STATED TASK – Reproduce the passage below on silk painting grounds and their sizing word for word, from its heading to its final sentence.

==== PAGE EXTRACT ====

What the silk is, and what sizing does to it

The support is a fine plain weave: a tabby of warp and weft in a regular grid, the standard painting silk the literature calls eginu, valued for an even surface and a faint sheen.5 At the resolution of the Met Open Access file the weave is directly legible across the whole field: in the bare, darkened ground between figures the thread lattice reads as a mesh under everything painted on it, and in the worn passages the individual threads carry the image like a screen. This is the first fact about a silk ground. It is not a continuous skin. It is an open textile, and the openness is the point.

Raw silk would not hold ink or pigment cleanly; an unsized thread wicks a sumi line outward and lets it bleed.5 So the silk was stretched tight on a frame and sized with dōsa (礬水), a thin solution of animal-skin glue with a little alum, brushed on to seal the fibre and stop the bleed.5 The preparation went onto both faces of the stretched silk, front and back, because both faces were going to be worked. That is a consequence of the documented Japanese reverse-coloring practice, not an inference: a tradition that lays pigment and leaf on the back of the cloth must seal the back as it seals the front.6 Park Chi-sun’s reconstruction of the closely related Goryeo workshops makes the same two-sided preparation explicit one tradition over.7 That two-sided preparation is the hinge of the whole technique. A paper ground is sized to be painted on one side. A silk ground is sized to be painted on two.

==== RECORD EXTRACTS ====

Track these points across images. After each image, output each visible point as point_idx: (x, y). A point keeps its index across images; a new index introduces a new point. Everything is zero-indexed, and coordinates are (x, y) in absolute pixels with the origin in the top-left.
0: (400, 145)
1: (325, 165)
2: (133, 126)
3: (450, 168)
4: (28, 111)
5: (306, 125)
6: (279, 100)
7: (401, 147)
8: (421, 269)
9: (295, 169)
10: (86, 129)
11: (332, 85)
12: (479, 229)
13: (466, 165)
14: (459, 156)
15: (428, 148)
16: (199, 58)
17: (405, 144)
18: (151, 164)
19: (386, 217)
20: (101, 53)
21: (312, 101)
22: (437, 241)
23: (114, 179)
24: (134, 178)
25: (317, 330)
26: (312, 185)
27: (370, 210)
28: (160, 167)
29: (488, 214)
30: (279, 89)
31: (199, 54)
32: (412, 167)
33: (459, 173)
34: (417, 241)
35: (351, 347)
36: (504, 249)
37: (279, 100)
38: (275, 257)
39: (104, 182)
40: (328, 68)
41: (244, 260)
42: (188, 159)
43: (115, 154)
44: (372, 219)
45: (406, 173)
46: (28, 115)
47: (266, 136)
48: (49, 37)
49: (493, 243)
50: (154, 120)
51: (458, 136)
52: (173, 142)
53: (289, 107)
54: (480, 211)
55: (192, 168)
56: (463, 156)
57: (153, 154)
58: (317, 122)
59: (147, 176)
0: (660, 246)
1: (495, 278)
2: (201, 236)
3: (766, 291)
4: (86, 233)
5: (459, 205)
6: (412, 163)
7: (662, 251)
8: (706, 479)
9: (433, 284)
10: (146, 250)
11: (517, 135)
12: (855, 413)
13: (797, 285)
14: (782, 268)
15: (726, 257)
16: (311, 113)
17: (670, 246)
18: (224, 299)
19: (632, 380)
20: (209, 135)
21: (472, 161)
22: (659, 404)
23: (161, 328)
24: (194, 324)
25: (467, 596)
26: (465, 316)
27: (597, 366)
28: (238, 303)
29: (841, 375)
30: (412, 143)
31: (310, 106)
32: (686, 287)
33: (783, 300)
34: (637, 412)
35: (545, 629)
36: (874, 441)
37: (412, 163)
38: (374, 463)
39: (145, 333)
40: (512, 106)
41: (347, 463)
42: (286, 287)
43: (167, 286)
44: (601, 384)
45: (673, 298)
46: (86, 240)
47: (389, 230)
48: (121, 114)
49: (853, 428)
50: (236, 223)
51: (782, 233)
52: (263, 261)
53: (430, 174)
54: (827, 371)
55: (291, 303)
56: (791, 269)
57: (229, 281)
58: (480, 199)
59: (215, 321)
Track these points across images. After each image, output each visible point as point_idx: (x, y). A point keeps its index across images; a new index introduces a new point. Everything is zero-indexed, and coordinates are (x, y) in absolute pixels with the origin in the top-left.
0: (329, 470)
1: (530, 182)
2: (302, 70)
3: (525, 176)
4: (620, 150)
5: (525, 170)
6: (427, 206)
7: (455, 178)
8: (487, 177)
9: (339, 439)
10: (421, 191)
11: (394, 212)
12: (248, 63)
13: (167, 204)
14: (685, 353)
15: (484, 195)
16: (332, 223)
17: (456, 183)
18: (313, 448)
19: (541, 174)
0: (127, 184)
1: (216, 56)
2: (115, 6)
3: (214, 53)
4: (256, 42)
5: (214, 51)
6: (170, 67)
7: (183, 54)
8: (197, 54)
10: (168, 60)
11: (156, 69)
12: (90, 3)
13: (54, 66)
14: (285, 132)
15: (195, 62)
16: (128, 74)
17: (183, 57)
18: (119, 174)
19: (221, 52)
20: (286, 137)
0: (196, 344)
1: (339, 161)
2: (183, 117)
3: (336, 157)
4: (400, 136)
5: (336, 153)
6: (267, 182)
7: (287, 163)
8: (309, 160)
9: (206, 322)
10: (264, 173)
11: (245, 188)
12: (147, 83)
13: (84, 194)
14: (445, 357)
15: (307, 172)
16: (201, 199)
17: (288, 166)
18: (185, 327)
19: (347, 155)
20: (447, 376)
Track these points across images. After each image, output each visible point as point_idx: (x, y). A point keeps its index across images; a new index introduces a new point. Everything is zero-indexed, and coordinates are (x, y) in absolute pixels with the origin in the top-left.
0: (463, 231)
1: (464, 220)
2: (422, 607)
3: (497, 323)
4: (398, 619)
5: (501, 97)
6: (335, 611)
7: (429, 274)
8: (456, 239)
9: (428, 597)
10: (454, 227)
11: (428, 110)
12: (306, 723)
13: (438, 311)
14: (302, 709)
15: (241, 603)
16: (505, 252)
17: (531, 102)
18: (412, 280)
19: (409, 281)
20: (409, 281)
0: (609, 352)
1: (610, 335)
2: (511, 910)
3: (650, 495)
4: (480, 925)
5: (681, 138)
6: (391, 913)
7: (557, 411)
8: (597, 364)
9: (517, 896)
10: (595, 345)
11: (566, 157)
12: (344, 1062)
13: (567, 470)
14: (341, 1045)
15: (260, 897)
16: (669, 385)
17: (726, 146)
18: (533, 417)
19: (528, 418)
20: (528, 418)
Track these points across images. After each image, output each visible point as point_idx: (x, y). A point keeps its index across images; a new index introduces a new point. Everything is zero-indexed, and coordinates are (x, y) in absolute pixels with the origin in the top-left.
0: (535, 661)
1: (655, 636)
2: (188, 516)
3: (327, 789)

====

ANSWER BELOW –
What the silk is, and what sizing does to it

The support is a fine plain weave: a tabby of warp and weft in a regular grid, the standard painting silk the literature calls eginu, valued for an even surface and a faint sheen.5 At the resolution of the Met Open Access file the weave is directly legible across the whole field: in the bare, darkened ground between figures the thread lattice reads as a mesh under everything painted on it, and in the worn passages the individual threads carry the image like a screen. This is the first fact about a silk ground. It is not a continuous skin. It is an open textile, and the openness is the point.

Raw silk would not hold ink or pigment cleanly; an unsized thread wicks a sumi line outward and lets it bleed.5 So the silk was stretched tight on a frame and sized with dōsa (礬水), a thin solution of animal-skin glue with a little alum, brushed on to seal the fibre and stop the bleed.5 The preparation went onto both faces of the stretched silk, front and back, because both faces were going to be worked. That is a consequence of the documented Japanese reverse-coloring practice, not an inference: a tradition that lays pigment and leaf on the back of the cloth must seal the back as it seals the front.6 Park Chi-sun’s reconstruction of the closely related Goryeo workshops makes the same two-sided preparation explicit one tradition over.7 That two-sided preparation is the hinge of the whole technique. A paper ground is sized to be painted on one side. A silk ground is sized to be painted on two.